Sobra, ainda, espaço para a crítica à escala industrial da Netflix, citando nominalmente a empresa na sequência espetacular na qual Giovanni tenta fechar a conta da produção negociando o investimento da plataforma de streaming pouco disposta a ceder à forma algorítmica de criação para distribuir para 190 países.
No mais, temos inúmeras referências aos filmes anteriores de Moretti. Ainda há tempo para as auto referências, explicitada na cena final que conta com atores que interpretam personagens importantes de outras produções de Nanni Moretti. Aliás, marchando pela Via dei Fori Imperiali, inaugurada sob regime fascista como parte do projeto de iconoclastia do Império Romano, na velha narrativa conservadora de “resgate de valores”. Ou seja, mais uma escolha política de Moretti a partir da ressignificação de um território.
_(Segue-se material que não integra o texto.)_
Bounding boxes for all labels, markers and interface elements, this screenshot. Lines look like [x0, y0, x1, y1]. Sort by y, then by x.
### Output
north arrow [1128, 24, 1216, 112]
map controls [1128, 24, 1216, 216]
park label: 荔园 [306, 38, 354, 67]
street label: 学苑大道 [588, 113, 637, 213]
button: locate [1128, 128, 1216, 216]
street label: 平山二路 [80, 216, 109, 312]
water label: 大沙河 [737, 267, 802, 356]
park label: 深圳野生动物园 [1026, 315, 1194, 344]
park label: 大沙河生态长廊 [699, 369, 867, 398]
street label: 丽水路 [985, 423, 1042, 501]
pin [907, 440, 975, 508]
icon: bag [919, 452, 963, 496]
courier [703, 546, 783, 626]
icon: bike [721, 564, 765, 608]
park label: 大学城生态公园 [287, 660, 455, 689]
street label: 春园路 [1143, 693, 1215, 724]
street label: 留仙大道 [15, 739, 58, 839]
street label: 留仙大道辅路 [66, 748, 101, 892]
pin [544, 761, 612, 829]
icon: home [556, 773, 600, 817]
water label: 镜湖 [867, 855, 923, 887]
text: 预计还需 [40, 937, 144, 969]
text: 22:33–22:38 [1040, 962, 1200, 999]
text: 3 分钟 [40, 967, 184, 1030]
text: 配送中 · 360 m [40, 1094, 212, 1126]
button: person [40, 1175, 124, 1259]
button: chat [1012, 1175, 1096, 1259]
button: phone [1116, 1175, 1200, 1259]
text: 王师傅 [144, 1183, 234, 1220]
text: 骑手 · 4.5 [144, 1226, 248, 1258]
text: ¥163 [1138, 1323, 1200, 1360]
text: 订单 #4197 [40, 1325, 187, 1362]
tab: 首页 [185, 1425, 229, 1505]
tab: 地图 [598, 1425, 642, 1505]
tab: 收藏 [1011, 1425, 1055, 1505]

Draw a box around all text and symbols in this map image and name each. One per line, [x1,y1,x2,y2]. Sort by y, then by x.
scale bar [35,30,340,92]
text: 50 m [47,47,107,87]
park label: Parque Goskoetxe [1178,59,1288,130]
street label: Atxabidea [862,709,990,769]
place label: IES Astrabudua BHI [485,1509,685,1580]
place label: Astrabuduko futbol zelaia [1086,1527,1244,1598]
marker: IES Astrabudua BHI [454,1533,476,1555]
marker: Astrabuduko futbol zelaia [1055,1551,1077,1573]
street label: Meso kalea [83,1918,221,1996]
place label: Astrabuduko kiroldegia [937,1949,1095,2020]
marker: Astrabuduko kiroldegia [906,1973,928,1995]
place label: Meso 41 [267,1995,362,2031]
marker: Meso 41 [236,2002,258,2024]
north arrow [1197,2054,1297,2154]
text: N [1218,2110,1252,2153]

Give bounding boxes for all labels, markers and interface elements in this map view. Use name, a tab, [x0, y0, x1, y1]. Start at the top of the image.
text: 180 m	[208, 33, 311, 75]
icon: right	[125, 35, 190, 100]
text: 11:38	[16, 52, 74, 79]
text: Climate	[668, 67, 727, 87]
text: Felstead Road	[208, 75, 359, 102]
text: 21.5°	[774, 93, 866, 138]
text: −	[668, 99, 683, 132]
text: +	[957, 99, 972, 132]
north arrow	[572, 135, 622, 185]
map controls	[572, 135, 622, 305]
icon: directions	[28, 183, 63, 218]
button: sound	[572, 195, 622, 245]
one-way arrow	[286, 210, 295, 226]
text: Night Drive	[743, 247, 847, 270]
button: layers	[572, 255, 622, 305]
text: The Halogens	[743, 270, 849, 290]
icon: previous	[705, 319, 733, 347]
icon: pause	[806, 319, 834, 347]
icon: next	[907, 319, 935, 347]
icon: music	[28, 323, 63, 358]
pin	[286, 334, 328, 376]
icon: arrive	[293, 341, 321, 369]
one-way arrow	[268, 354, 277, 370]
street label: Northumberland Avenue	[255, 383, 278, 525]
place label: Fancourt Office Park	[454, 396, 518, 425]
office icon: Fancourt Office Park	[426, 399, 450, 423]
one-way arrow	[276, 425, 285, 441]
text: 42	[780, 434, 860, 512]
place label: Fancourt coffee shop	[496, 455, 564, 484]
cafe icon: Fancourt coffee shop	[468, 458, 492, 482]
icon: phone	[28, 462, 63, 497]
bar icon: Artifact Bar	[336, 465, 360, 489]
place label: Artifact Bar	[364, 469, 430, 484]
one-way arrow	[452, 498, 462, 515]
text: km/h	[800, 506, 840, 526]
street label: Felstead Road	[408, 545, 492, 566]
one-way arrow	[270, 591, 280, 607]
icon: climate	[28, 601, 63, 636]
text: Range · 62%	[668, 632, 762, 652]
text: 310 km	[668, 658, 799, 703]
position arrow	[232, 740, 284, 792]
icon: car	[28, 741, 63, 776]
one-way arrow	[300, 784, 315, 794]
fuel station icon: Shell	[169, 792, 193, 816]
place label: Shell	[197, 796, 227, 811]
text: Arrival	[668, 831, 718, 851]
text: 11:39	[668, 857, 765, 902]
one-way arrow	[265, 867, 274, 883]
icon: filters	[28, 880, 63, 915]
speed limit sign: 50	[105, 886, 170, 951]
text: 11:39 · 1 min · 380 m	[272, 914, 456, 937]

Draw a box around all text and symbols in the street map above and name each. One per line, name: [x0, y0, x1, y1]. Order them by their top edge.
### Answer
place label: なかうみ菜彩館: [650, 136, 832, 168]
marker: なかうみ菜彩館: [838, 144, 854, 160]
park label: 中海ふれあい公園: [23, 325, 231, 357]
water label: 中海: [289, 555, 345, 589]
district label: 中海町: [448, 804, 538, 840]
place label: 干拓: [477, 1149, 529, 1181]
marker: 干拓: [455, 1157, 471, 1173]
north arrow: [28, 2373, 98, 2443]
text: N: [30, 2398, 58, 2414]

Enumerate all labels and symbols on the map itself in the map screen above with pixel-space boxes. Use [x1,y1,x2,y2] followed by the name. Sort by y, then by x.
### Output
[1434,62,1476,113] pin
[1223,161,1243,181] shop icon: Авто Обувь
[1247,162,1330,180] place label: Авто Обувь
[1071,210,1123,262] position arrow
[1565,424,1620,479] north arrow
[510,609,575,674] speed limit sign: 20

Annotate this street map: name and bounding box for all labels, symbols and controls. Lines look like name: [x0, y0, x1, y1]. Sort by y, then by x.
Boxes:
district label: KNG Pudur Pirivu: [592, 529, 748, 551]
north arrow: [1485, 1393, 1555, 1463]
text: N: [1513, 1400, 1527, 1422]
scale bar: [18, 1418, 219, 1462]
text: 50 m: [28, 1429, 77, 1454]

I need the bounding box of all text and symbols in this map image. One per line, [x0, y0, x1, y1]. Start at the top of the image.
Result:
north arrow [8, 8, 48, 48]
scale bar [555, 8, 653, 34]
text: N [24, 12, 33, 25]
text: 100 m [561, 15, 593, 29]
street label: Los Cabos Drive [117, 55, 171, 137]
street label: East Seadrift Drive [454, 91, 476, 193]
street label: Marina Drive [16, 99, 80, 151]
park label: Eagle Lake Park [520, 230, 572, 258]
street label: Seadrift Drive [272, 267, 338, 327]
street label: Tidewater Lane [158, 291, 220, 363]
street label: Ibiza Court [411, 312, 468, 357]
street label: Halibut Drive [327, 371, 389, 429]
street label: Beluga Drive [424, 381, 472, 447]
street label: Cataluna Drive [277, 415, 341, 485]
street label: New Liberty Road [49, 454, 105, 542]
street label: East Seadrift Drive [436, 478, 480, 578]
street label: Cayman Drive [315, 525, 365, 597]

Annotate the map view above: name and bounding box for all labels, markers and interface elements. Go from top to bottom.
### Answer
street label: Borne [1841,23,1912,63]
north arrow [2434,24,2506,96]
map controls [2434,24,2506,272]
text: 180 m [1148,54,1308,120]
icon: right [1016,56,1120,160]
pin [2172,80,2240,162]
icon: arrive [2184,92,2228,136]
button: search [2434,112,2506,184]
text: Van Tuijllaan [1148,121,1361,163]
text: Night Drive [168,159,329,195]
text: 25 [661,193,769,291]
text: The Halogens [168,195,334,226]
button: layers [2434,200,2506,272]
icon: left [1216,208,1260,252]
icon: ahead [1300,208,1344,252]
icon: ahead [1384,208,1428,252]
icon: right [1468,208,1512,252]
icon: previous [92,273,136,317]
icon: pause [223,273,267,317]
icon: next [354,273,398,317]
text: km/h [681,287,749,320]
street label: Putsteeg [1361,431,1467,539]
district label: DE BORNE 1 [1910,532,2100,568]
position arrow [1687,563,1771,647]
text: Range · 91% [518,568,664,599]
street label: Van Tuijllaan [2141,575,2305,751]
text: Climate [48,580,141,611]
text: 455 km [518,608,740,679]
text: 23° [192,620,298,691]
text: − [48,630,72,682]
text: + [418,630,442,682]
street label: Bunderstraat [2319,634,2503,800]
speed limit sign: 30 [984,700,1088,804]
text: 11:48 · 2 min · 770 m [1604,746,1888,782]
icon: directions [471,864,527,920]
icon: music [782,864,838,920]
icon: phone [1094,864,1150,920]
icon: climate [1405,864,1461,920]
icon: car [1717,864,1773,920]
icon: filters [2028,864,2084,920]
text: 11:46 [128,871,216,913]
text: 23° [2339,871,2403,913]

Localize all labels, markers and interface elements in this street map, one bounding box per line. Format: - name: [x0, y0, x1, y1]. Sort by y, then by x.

Em 1990 ele já havia lançado “La Cosa”, documentário que registra importante momento das militâncias comunista e social democrática no país, com as prévias do episódio conhecido como “virada de Bolonha”.
Ou seja, em “O Melhor Está por Vir” Nanni Moretti não deixa de revisitar a história do seu país, mas também sua carreira, unindo o cinema político à liberdade poética que poucos nos últimos tempos foram capazes de conseguir.